Juneau’s Arts Complex receives JCF grant

The Juneau Arts and Humanities Council announced Sept. 8 that it received a grant from the Juneau Community Foundation’s Jurasz-Scudder Fund for the new Juneau Arts and Culture Center (new JACC). Specifically, the grant supports fundraising efforts including the active work of the quiet phase of the campaign syncing with the forward movement of the design planning for the new facility.

The vision of Juneau’s new arts center is to create a space that is welcoming and inclusive to all artists and audiences — a place where shared experiences will intersect, connect, and inspire within the theater, lobby, gallery, café, and meeting rooms. In line with the vision, the design phase has included collaboration with artists and the community, who, together, will make and experience art in the finished building.

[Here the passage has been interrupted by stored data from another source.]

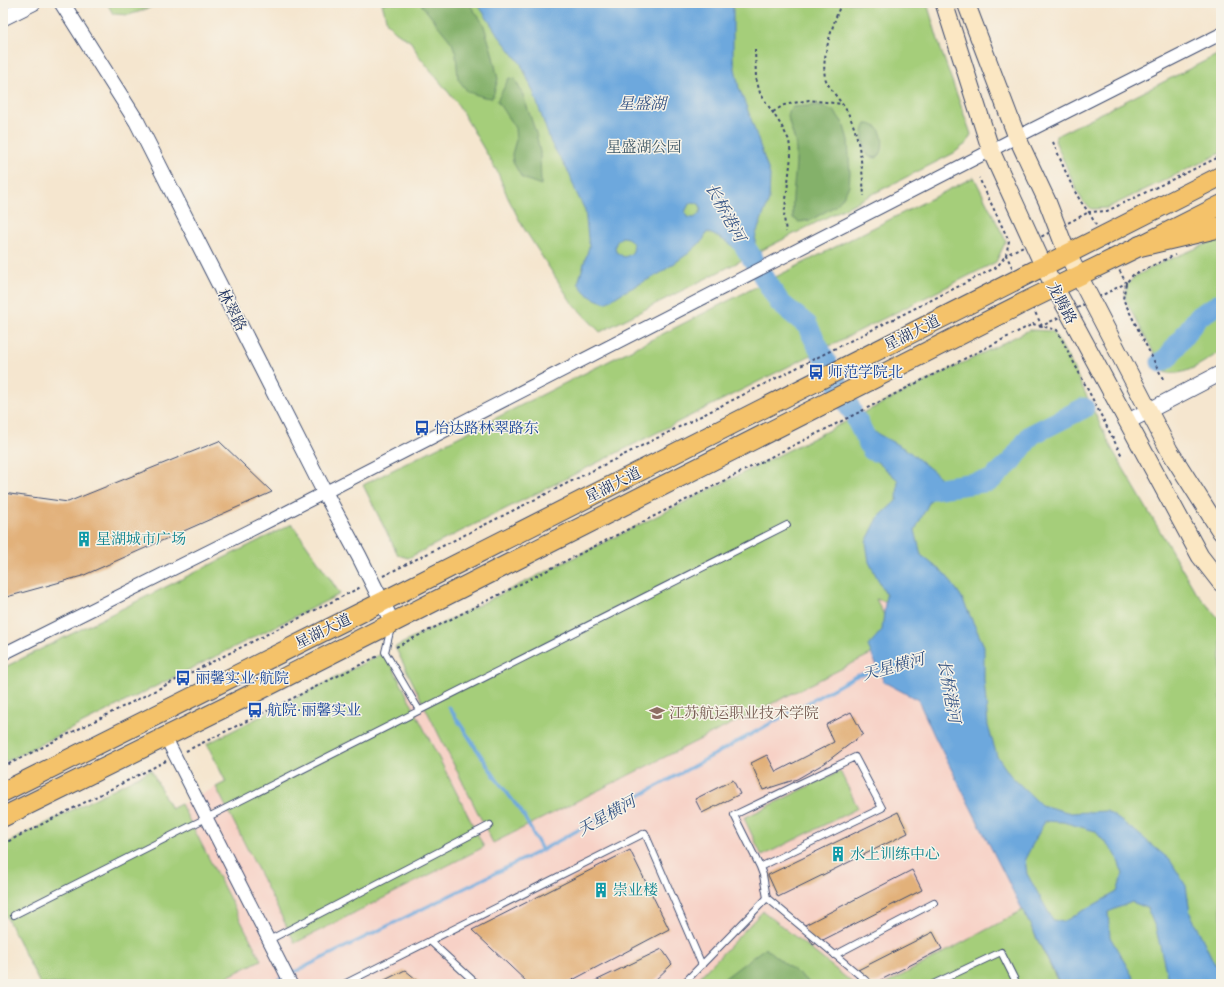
<svg xmlns="http://www.w3.org/2000/svg" width="1224" height="987" viewBox="0 0 1224 987" font-family="'Old Standard TT','Noto Serif SC',serif">
<rect width="100%" height="100%" fill="#f7f3e8"/>
<filter id="ink" filterUnits="userSpaceOnUse"><feTurbulence type="fractalNoise" baseFrequency=".025" numOctaves="2"/><feDisplacementMap in="SourceGraphic" scale="8" xChannelSelector="R" yChannelSelector="G"/><feConvolveMatrix kernelMatrix="1 2 1 2 8 2 1 2 1" color-interpolation-filters="sRGB"/></filter>
<filter id="wash" filterUnits="userSpaceOnUse"><feTurbulence type="fractalNoise" baseFrequency=".012" numOctaves="4" result="noise"/><feDisplacementMap in="SourceGraphic" scale="16" xChannelSelector="R" yChannelSelector="G"/><feGaussianBlur stdDeviation="0.9" result="paint"/><feColorMatrix in="noise" values="0 0 0 0 0 0 0 0 0 0 0 0 0 0 0 0 0 1.4 0 .05"/><feComposite in="paint" operator="in"/></filter>
<g filter="url(#wash)">
<rect width="100%" height="100%" fill="#f5e6cf"/>
<polygon fill="#f7d1c6" points="820,485 926,613 1075,984 40,984 3,910 3,895 415,686"/>
<g fill="#a5ce7a" stroke="#607e6c">
<polygon points="107,3 159,3 147,9 129,15 113,14"/>
<polygon points="382,3 927,3 941,50 971,134 967,143 954,153 600,332 572,303 523,227 508,198 498,173 457,103 419,56 411,42 395,31 387,23"/>
<polygon points="1221,53 1221,153 1107,208 1092,209 1084,203 1077,191 1055,141 1056,136"/>
<polygon points="974,177 1006,241 996,262 408,558 398,555 363,485"/>
<path d="M1221,238V352C1203,361 1186,378 1164,372L1125,299L1127,285L1134,277L1161,263Z"/>
<polygon points="1029,330 1053,331 1070,361 1112,449 1195,591 1221,621 1221,984 1075,984 1037,904 926,613 876,599 897,641 493,843 395,647"/>
<polygon points="292,524 329,577 340,594 3,763 3,668"/>
<polygon points="385,652 484,847 295,943 216,787 226,782 207,744"/>
<polygon points="151,770 171,809 181,804 261,960 213,984 40,984 3,910 3,845"/>
<polygon points="840,771 858,808 762,856 744,818"/>
<polygon points="1023,910 1059,984 886,984"/>
<polygon points="763,911 854,984 693,984"/>
</g>
<g fill="#84b16a" stroke="#507064">
<polygon points="420,3 468,3 470,5 483,23 492,52 498,79 494,93 492,98 484,97 468,92 458,79 456,54 452,43"/>
<polygon points="509,78 515,79 523,95 536,133 540,152 541,185 522,178 513,162 512,154 516,140 515,128 497,101"/>
<path d="M820,105L834,111L843,123L848,140L850,173L849,186L842,199L835,206L811,220L799,222L793,218C791,195 797,173 796,150C796,136 787,124 788,111L793,107Z"/>
<path d="M866,124C871,124 878,126 880,131C884,138 884,155 876,158L868,156C864,147 860,133 866,124Z"/>
<polygon points="765,948 811,984 717,984"/>
</g>
<g fill="#6da8dd" stroke="#446c9e" fill-rule="evenodd">
<path d="M477,3H733V58L739,88L750,116L770,175L769,200L756,234L754,250L743,256C732,244 721,238 707,232L703,240L689,253L659,274L622,293L606,303C591,298 587,296 578,283L589,247L585,210L576,192L569,173L551,143L533,91L521,64L498,35ZM693,202L697,203L700,205C702,212 699,215 694,218L687,217L685,212L689,204ZM622,237C635,237 639,254 624,257L616,252C614,245 616,241 622,237Z"/>
<path d="M854,426L869,429L907,450L939,476L932,497L915,530L921,555L946,575L961,596L984,646V680L988,726L997,756L1010,775L1041,805L1071,813L1107,811L1135,831L1170,860L1186,886L1190,913L1221,977V984H1169L1156,929L1147,908L1132,902L1108,912L1110,937L1137,984H1060L934,735L918,700L884,682L868,646L882,630L886,595L869,562L866,542L878,518L897,500L898,480L867,453ZM1045,821L1063,822L1095,831L1116,855L1123,874L1117,892L1063,922L1053,920L1027,874L1025,859Z"/>
</g>
<g fill="none" stroke-linecap="round" stroke-linejoin="round">
<g stroke="#6da8dd" stroke-width="3.5">
<polyline points="449,707 497,780 521,811 542,850"/>
<polyline points="270,984 542,850 856,676 882,669"/>
</g>
<g stroke="#6da8dd" stroke-width="21">
<polyline points="734,229 780,303 807,325 851,410"/>
<polyline points="1161,362 1167,358 1199,316 1221,303"/>
<polyline points="857,421 872,450 875,451"/>
<polyline points="918,491 990,481 1012,461 1031,435 1084,408"/>
</g>
</g>
<g id="blocks">
<g fill="#e2b17a">
<polygon points="219,441 272,492 82,576 3,598 3,493 68,502"/>
<polygon points="851,712 863,734 825,763 797,779 763,790 751,763 767,755 776,772 834,742 826,725"/>
<polygon points="733,780 740,794 702,813 695,799"/>
<polygon points="898,812 908,833 778,897 768,875"/>
<polygon points="630,850 669,929 565,984 529,984 472,930"/>
<polygon points="912,870 922,890 813,945 803,926"/>
<polygon points="933,932 942,949 873,984 863,984 856,971"/>
<polygon points="662,949 672,964 651,984 589,984"/>
<polygon points="405,970 422,984 377,984"/>
</g>
</g>
</g>
<g filter="url(#ink)">
<use href="#blocks" fill-opacity="0" stroke="#3c4a6f" stroke-width="1"/>
<g fill="none" stroke-linecap="round" stroke-linejoin="round">
<g stroke="#3c4a6f" stroke-width="8">
<g id="service">
<polyline points="391,628 385,652 419,710"/>
<polyline points="760,867 882,808 855,757 734,815 760,867 763,875 767,898"/>
<polyline points="14,915 787,525"/>
<polyline points="269,940 490,825"/>
<polyline points="430,941 477,984"/>
<polyline points="835,955 934,903"/>
<polyline points="344,984 645,833 702,965"/>
<polyline points="683,984 767,898 870,984"/>
<polyline points="933,984 1001,952 1017,984"/>
</g>
</g>
<g stroke="#3c4a6f" stroke-width="14">
<g id="minor">
<polyline points="3,654 275,518 1017,137 1221,34"/>
<polyline points="165,736 291,984"/>
</g>
</g>
<g stroke="#3c4a6f" stroke-width="17">
<g id="tertiary">
<polyline points="62,3 137,122 325,493 359,556 392,622"/>
<polyline points="3,18 33,3"/>
<polyline points="1127,422 1221,373"/>
</g>
</g>
<g stroke="#3c4a6f" stroke-width="19">
<g id="secondary">
<polyline points="944,3 991,151 1044,267 1200,556 1221,583"/>
<polyline points="966,3 1017,137 1047,201 1067,253 1169,450 1221,532"/>
</g>
</g>
<g stroke="#3c4a6f" stroke-width="21">
<g id="primary">
<polyline points="3,792 382,602 1221,176"/>
<polyline points="3,817 248,696 1029,300 1140,246 1221,205"/>
</g>
</g>
<g stroke="#3c4a6f" stroke-width="22">
<polyline id="trunk" points="1140,246 1221,227"/>
</g>
<g stroke="#3c4a6f" stroke-width="2" stroke-dasharray="3 3" stroke-linecap="butt">
<path d="M841,3C834,23 821,56 825,77C827,87 843,103 848,113C861,139 862,168 864,196"/>
<polyline points="755,49 756,78 760,93 781,125 789,140 791,156 784,217 786,232"/>
<polyline points="773,112 784,105 809,100 842,104"/>
<path d="M1053,142C1063,164 1073,195 1089,212L1107,211L1221,156"/>
<polygon points="1089,212 1126,283 1042,326 1006,255"/>
<polyline points="1163,379 1123,299 1126,283 1133,275 1175,255"/>
<polyline points="383,576 997,267 1006,255 1009,241 979,178"/>
<polyline points="396,647 1033,324 1057,330 1122,456"/>
<polyline points="186,751 378,656"/>
<polyline points="3,767 361,587"/>
<polyline points="3,844 166,761"/>
</g>
<use href="#service" stroke="#fff" stroke-width="6"/>
<use href="#minor" stroke="#fff" stroke-width="12"/>
<use href="#tertiary" stroke="#fff" stroke-width="15"/>
<use href="#secondary" stroke="#fbe7c3" stroke-width="17"/>
<use href="#primary" stroke="#f4c26a" stroke-width="19"/>
<use href="#trunk" stroke="#f4c26a" stroke-width="20"/>
</g>
</g>
<defs>
<g id="bus-bare" transform="scale(1.2)"><path d="M-5-6H5V4H4V6H2V4H-2V6H-4V4H-5ZM-3.5-4V0h7V-4ZM-3.5 1.2v1.5H-2V1.2ZM2 1.2v1.5H3.5V1.2Z" fill="#1a4fb4" stroke="#f7f3e8" stroke-width="2.5" paint-order="stroke"/></g>
<g id="building-bare" transform="scale(1.2)"><path d="M-4-6H4V6H1V3H-1V6H-4ZM-2.5-4.3h1.7v1.8h-1.7ZM.8-4.3h1.7v1.8H.8ZM-2.5-1h1.7V.8h-1.7ZM.8-1h1.7V.8H.8Z" fill="#0f9aa8" stroke="#f7f3e8" stroke-width="2.5" paint-order="stroke"/></g>
<g id="university-bare" transform="scale(1.2)"><path d="M0-5L7-2L0 1L-7-2ZM-4 1L0 2.5L4 1V4Q0 6-4 4Z" fill="#8d6e63" stroke="#f7f3e8" stroke-width="2.5" paint-order="stroke"/></g>
</defs>
<g fill-rule="evenodd">
<use href="#bus-bare" x="816" y="372"/>
<use href="#bus-bare" x="422" y="428"/>
<use href="#building-bare" x="84" y="539"/>
<use href="#bus-bare" x="183" y="678"/>
<use href="#bus-bare" x="255" y="710"/>
<use href="#university-bare" x="657" y="713"/>
<use href="#building-bare" x="838" y="854"/>
<use href="#building-bare" x="601" y="890"/>
</g>
<g text-anchor="middle" stroke-width="3" stroke-linejoin="round" paint-order="stroke">
<g font-size="15" fill="#3e5765" stroke="#f7f3e8">
<text x="644" y="152">星盛湖公园</text>
</g>
<g font-size="15" fill="#1b2f5e" stroke="#f7f3e8">
<text transform="translate(1062 303) rotate(62)" y="5">龙腾路</text>
<text transform="translate(232 310) rotate(63)" y="5">林翠路</text>
<text transform="translate(912 333) rotate(-27)" y="5">星湖大道</text>
<text transform="translate(613 485) rotate(-27)" y="5">星湖大道</text>
<text transform="translate(323 631) rotate(-26)" y="5">星湖大道</text>
</g>
<g font-size="15" fill="#164399" stroke="#f7f3e8" text-anchor="start">
<text x="828" y="377">师范学院北</text>
<text x="434" y="433">怡达路林翠路东</text>
<text x="195" y="683">丽馨实业·航院</text>
<text x="267" y="715">航院·丽馨实业</text>
</g>
<g font-size="15" fill="#0d838f" stroke="#f7f3e8" text-anchor="start">
<text x="96" y="544">星湖城市广场</text>
<text x="850" y="859">水上训练中心</text>
<text x="613" y="895">崇业楼</text>
</g>
<g font-size="15" fill="#785e54" stroke="#f7f3e8" text-anchor="start">
<text x="669" y="718">江苏航运职业技术学院</text>
</g>
<g font-size="16" font-style="italic" fill="#345384" stroke="#f7f3e8">
<text x="642" y="109">星盛湖</text>
<text transform="translate(726 212) rotate(61)" y="6">长桥港河</text>
<text transform="translate(893 666) rotate(-15)" y="6">天星横河</text>
<text transform="translate(950 691) rotate(80)" y="6">长桥港河</text>
<text transform="translate(606 815) rotate(-29)" y="6">天星横河</text>
</g>
</g>
<rect width="1224" height="987" fill="none" stroke="#f7f3e8" stroke-width="16"/>
</svg>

“The highly energetic Capital Campaign Committee appreciates this support at a crucial time in the process of raising the funds we need to design of the New Juneau Arts and Culture Center. The Center will be a crown jewel in our community, another building we will claim with pride, adding to the reputation of Juneau as Alaska’s artful capital city,” said Annie Calkins, co-chair of the Capital Campaign Committee.

As a public/private partnership, the new JACC is designed to make the most of Juneau’s existing community assets. This landmark arts center will be devoted to live and recorded performance, exhibits, gatherings, celebrations, work and creativity. Using the working name New Juneau Arts and Culture Center, it will house performance and gallery space, meeting rooms, offices for arts and cultural groups and a café.

Near the Walter Soboleff Center, Elizabeth Peratrovich Hall and Andrew P. Kashevaroff (APK) building, the new venue will attach to the existing Juneau Arts and Culture Center (JACC), extending towards Centennial Hall.